Text:
_ _ _ _ _ _ _

Last year Vitter told colleagues on the Senate floor, “It is very appropriate and well overdue that we in the Senate focus on nurturing, upholding, preserving and protecting such a fundamental social institution as traditional marriage.”
The words are coming back to haunt Vitter, who is married, following his admission this week that his phone number appeared in the records of the “D.C. Madam,” Deborah Jeane Palfrey, whom prosecutors have accused of running a prostitution ring.
“You need to read his speech about marriage, and if you read that speech and compare it to his behavior you can certainly conclude there is hypocrisy there,” Vitter’s colleague and one of the Senate’s 15 female members, Sen. Barbara Boxer (D-Calif.), said.
“Several years ago, when folks who were focused on the health of marriage and the upbringing of children from around the country gathered to begin the attack on this problem, they came to the Congress with the idea of proposing a constitutional amendment,” Vitter said last year when an amendment banning gay marriage reached the Senate floor. “I was in the House at the time, and I was honored that I was one of the four House Republicans … whom these leaders approached to be the original co-authors of this constitutional amendment.”
Vitter went on to say that “a lot of folks in Washington don’t fully understand” the importance of preserving and protecting marriage.
“Folks in Louisiana want those values upheld,” he said.
“Again, rather than focus on all these new government programs, new little ideas that we run to the floor of the Senate with every day, let’s take time to remember and focus on truly significant, enduring social institutions.”
Vitter has not been seen on Capitol Hill since he issued a statement on Monday pre-empting questions about his relationship with the escort service.
“This was a very serious sin in my past for which I am, of course, completely responsible,” he wrote.
Vitter skipped yesterday’s afternoon vote on an amendment to the Department of Defense authorization bill.
Vitter’s spokesman did not respond to requests for comment.
“It’s hypocritical,” one of the few openly gay lawmakers in the House, Rep. Barney Frank (D-Mass.), said of Vitter’s behavior.
“My own view on this is that privacy and hypocrisy are separate issues. People have a right to privacy but not to hypocrisy. People should be held to the standards they would hold others to.”
Vitter also received criticism from the Democratic leadership.
Rep. John Larson (Conn.), vice chairman of the House Democratic Caucus, said Vitter’s outspoken stance on legislation defining marriage did not match his admission of having committed a “serious sin” in connection with an alleged prostitution ring.
“There’s never a shortage of hypocrisy around the Capitol, but it’s all the more reason people should be careful when casting stones,” Larson said. “Sometimes the people casting the stones find themselves in an ironic situation.
“On the face of it, of course it’s hypocritical,” he added. “That’s something that he has to deal with with his constituents.”
Vitter won election to Congress in 1999 in a special election to replace former Rep. Bob Livingston (R-La.). Livingston, who was poised to become House Speaker, announced his resignation after confessing to an extramarital affair. His revelation was especially damaging because it came in the midst of congressional impeachment proceedings against former President Bill Clinton.
The publisher of Hustler magazine, Larry Flynt, played a role in bringing Livingston’s affair to light then, and this week helped link Vitter to the D.C. Madam.
Vitter e-mailed a confession to the Associated Press Monday night after a Hustler editor contacted Vitter’s office to inform the lawmaker that his phone number had been found in the records of the escort service.
The circumstances of Vitter’s election also could come back to haunt him. Vitter said that Clinton should resign from office because of his relations with White House intern Monica Lewinsky.
“I think Livingston’s stepping down makes a very powerful argument that Clinton should resign as well and move beyond this mess,” Vitter told The Atlanta Journal-Constitution at the time.

_ _ _ _ _ _ _

Work required: Reproduce word for word the passage of the article on Vitter starting with "The words are" and going on through "a prostitution ring.".

[Stored data entries]
_ _ _ _ _ _ _

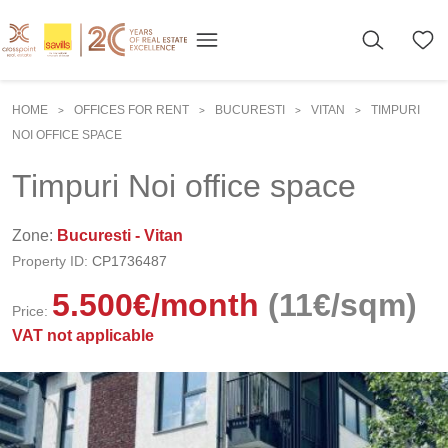
HOME
OFFICES FOR RENT
BUCURESTI
VITAN
TIMPURI
>
>
>
>
NOI OFFICE SPACE
Timpuri Noi office space
Zone:
Bucuresti - Vitan
Property ID:
CP1736487
5.500
€
/month
(11€/sqm)
Price:
VAT not applicable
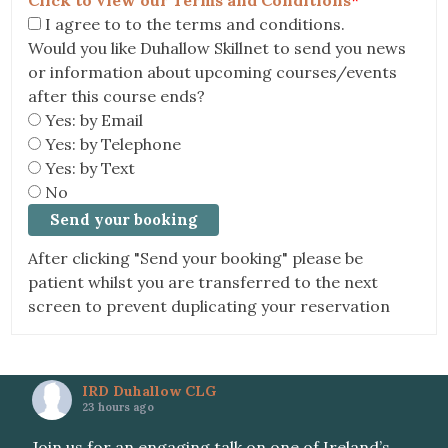
Click to view our Terms and Conditions
*
I agree to to the terms and conditions.
Would you like Duhallow Skillnet to send you news
or information about upcoming courses/events
after this course ends?
Yes: by Email
Yes: by Telephone
Yes: by Text
No
After clicking "Send your booking" please be
patient whilst you are transferred to the next
screen to prevent duplicating your reservation
IRD Duhallow CLG
23 hours ago
Join us for an engaging talk on one of Ireland’s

_ _ _ _ _ _ _

Output below:
The words are coming back to haunt Vitter, who is married, following his admission this week that his phone number appeared in the records of the “D.C. Madam,” Deborah Jeane Palfrey, whom prosecutors have accused of running a prostitution ring.